| Extract to read |
Tuesday, October 25, 2011

Hallowed Ground

As many of you know, I ventured out to Las Vegas, Nevada this month for NBAA's 2011 Meeting and Convention. It was the first aviation trade show I'd attended since April 2009, and it felt wonderful to be back in that environment and to work with a great news crew once again. I may write a separate post about that a little later, but this is about what happened after the show was over.

The day after NBAA wrapped, I made the brief trip down I-15 to the Enterprise area, to pay homage as best I could to a man I never knew, but whose influence and legacy drives every ambition I have in aviation.

As Robert Darmody boarded a United Airlines DC-7 on the morning of April 21, 1958, I imagine his thoughts were on leaving his family behind in California, as he left to set up their new home in Omaha, NE. A veteran of WWII who after the war worked for 10 years with the Strategic Air Command -- most recently in the Ballistic Missile Division -- Darmody had spent the past year in Los Angeles on special assignment with civilian contractor Ramo-Wooldridge. [He] already had his orders in hand to move back to Omaha later that year. 

...Alas, Darmody -- my maternal grandfather -- and the 46 other people onboard United 736 never made it to their destinations that April morning. At 8:30 am local time, less than an hour after the airliner took off from LAX, an F-100F Super Sabre trainer flying out of Nellis Air Force Base near Las Vegas, NV descended into the path of the passenger plane at 21,000 feet. The jet sheared off a 12-foot section of the DC-7's right wing... and both planes spiraled towards the desert floor, about nine miles south of what is now McCarran International Airport.

What once was a desolate desert landscape with nothing to be seen for miles around, is now filled with strip malls, box stores, and apartment complexes... except, that is, for a patch of arid Mojave landscape northeast of the corner of South Decatur Boulevard and West Cactus Avenue. It is here where the wreckage of UAL 736 fell, though no one passing by would ever know it.

As I step out of my car, I look up and see a Southwest 737 directly overhead, climbing out from McCarran. The apparent dichotomy seems appropriate.

United 736 was on an instrument flight plan, and in contact with air traffic controllers at the time of the accident. The airliner was flying along the Victor 8 airway, a common route for airliners heading east from the Los Angeles basin that also crossed a heavily-used departure and approach corridor to Nellis.

Though unthinkable today, in those times military pilots were neither required, nor inclined, to communicate with commercial air traffic controllers, despite their often close proximity to slower-moving commercial planes. In the days after the accident, two other commercial pilots came forward with accusations US Air Force planes often "stunted" near their aircraft along Victor 8.

It was the very dawn of the Jet Age. Everyone was still learning.

| Required work |
1. From the post titled "Hallowed Ground," repeat the passage starting at "United 736 was" and ending at "along Victor 8.".
2. List every aircraft model named in the "Hallowed Ground" post.

| Dataset excerpt |
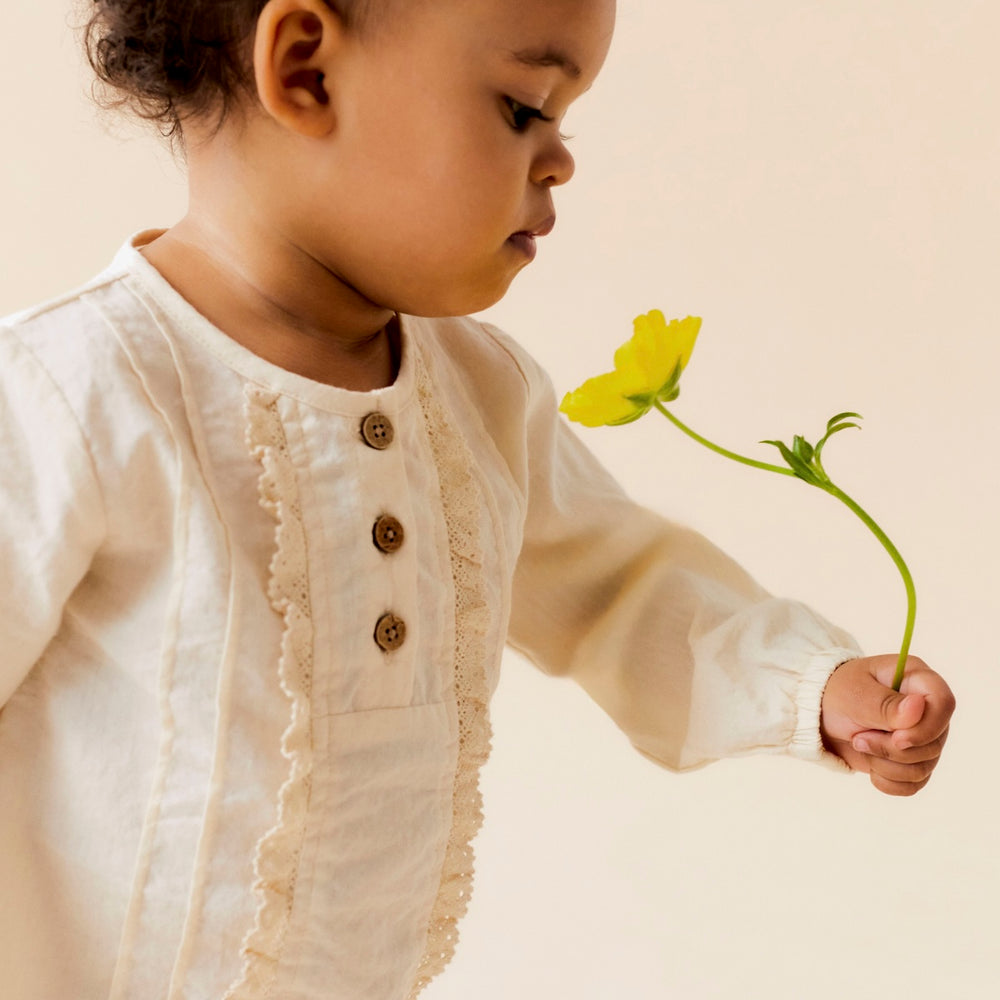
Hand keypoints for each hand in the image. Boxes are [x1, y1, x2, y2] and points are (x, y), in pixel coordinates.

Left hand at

| Answers to the tasks |
1.
United 736 was on an instrument flight plan, and in contact with air traffic controllers at the time of the accident. The airliner was flying along the Victor 8 airway, a common route for airliners heading east from the Los Angeles basin that also crossed a heavily-used departure and approach corridor to Nellis.

Though unthinkable today, in those times military pilots were neither required, nor inclined, to communicate with commercial air traffic controllers, despite their often close proximity to slower-moving commercial planes. In the days after the accident, two other commercial pilots came forward with accusations US Air Force planes often "stunted" near their aircraft along Victor 8.

2.
DC-7
F-100F Super Sabre
737